The question implied a comparison of (1) OLS versus (3) clustered. I suggest that the (2) robust unclustered estimates also be examined. But I bet that (1) and (2) will be about the same, with (3) still “in many cases ... much smaller”. And the simple explanation for this is negative correlation within cluster.

The questioner mentioned analyzing client data clustered within therapist. If every therapist has some extreme (i.e., big residual) clients, but few therapists have no (or only a few) extreme clients and few therapists have many extreme clients, then one could see a cancellation of variation when the residuals are summed over clusters. So the answer to the question, “Does this seem reasonable?” is yes.

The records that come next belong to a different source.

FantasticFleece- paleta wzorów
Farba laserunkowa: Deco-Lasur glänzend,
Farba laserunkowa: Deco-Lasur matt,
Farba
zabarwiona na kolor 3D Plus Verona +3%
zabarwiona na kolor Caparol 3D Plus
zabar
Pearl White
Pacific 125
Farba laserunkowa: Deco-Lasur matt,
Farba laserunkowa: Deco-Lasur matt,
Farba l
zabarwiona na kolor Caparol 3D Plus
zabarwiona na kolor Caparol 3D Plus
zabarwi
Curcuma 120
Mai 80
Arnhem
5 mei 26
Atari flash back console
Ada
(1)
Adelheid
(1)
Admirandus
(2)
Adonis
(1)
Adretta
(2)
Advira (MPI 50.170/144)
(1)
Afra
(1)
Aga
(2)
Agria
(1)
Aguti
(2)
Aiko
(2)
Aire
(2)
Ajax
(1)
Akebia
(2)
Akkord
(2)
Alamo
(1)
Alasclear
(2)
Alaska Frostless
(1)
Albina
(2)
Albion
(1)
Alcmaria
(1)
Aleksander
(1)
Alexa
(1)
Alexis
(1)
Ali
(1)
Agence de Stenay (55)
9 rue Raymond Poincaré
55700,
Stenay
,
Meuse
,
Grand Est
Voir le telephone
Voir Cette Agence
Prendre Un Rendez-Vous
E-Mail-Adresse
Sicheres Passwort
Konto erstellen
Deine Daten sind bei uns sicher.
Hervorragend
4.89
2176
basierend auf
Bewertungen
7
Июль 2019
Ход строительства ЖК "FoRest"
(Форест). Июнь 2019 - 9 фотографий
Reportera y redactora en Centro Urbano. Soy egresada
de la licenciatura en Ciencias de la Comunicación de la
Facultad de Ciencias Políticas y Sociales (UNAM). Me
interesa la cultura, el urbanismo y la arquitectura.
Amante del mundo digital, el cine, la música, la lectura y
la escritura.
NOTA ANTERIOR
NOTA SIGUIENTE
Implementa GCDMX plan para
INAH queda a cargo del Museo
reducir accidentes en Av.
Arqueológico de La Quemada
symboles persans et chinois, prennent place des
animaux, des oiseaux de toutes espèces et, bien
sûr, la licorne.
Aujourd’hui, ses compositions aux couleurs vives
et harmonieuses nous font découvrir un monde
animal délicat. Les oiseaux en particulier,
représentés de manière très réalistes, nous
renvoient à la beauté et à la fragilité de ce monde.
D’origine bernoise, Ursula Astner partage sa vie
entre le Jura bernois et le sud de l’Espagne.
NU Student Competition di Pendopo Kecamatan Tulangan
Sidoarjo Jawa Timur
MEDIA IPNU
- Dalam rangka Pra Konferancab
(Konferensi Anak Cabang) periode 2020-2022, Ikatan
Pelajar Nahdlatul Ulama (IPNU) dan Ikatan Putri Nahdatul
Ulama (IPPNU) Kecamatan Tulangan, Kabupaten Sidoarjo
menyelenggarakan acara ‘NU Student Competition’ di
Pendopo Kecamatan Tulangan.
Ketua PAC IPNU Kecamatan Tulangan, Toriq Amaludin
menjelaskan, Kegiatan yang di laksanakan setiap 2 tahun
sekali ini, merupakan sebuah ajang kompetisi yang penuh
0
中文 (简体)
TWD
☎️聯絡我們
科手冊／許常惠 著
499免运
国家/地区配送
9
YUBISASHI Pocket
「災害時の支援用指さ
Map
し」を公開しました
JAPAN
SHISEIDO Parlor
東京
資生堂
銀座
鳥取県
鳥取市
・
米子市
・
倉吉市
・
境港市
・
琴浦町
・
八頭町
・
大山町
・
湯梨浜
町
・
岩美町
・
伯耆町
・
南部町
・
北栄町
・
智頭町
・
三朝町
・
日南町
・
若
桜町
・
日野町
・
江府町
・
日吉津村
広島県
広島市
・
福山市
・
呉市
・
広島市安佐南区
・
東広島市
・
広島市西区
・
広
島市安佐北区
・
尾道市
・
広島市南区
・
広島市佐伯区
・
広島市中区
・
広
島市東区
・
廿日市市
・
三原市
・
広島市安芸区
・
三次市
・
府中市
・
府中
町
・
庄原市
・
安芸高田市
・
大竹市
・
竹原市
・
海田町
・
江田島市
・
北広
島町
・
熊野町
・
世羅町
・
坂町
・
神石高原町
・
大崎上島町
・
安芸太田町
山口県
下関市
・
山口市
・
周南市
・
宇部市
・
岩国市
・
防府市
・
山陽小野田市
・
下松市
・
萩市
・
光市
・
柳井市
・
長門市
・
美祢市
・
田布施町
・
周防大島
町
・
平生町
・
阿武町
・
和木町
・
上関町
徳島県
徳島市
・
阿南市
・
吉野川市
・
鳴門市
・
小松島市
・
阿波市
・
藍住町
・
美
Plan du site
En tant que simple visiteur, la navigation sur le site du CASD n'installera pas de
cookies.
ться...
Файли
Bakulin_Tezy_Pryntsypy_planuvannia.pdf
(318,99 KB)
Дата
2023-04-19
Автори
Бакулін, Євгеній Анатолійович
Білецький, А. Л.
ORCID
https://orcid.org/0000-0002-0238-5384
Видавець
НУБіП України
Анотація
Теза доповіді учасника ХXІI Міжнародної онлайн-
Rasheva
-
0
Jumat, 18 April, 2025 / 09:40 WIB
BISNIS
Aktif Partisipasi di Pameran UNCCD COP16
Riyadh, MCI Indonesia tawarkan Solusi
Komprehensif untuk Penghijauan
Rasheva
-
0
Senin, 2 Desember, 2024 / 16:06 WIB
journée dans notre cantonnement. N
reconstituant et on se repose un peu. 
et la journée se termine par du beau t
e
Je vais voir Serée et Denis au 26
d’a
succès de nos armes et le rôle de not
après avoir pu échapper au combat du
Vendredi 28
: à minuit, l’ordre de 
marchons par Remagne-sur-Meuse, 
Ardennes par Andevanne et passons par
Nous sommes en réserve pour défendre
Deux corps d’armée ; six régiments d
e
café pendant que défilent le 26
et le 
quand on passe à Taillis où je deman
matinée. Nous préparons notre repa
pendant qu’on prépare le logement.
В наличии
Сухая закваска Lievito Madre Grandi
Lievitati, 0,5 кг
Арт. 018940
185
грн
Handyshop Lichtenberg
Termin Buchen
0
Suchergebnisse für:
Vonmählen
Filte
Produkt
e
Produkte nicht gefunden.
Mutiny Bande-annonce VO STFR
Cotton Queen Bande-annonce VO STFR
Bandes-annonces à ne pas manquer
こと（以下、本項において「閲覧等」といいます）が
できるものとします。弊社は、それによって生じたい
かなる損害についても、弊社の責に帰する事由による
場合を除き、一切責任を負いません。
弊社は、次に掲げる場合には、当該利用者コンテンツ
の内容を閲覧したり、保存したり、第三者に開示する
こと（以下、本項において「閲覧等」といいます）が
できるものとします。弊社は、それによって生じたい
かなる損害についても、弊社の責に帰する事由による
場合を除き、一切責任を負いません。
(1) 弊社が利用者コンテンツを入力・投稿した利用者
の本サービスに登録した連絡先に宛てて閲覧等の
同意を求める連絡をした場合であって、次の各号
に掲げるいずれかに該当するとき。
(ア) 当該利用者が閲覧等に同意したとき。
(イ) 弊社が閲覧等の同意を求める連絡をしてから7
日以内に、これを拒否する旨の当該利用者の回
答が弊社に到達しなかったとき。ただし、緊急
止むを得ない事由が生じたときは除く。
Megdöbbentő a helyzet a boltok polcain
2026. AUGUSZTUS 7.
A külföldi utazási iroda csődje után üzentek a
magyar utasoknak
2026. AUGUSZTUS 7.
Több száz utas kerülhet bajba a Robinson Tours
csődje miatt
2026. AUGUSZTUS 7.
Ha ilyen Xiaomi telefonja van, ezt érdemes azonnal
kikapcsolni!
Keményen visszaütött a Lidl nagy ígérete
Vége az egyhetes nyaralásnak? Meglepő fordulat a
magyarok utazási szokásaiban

However, since what you are seeing is an effect due to (negative) correlation of residuals, it is important to make sure that the model is reasonably specified and that it includes suitable within-cluster predictors. With the right predictors, the correlation of residuals could disappear, and certainly this would be a better model.

When you are using the robust cluster variance estimator, it’s still important for the specification of the model to be reasonable—so that the model has a reasonable interpretation and yields good predictions—even though the robust cluster variance estimator is robust to misspecification and within-cluster correlation.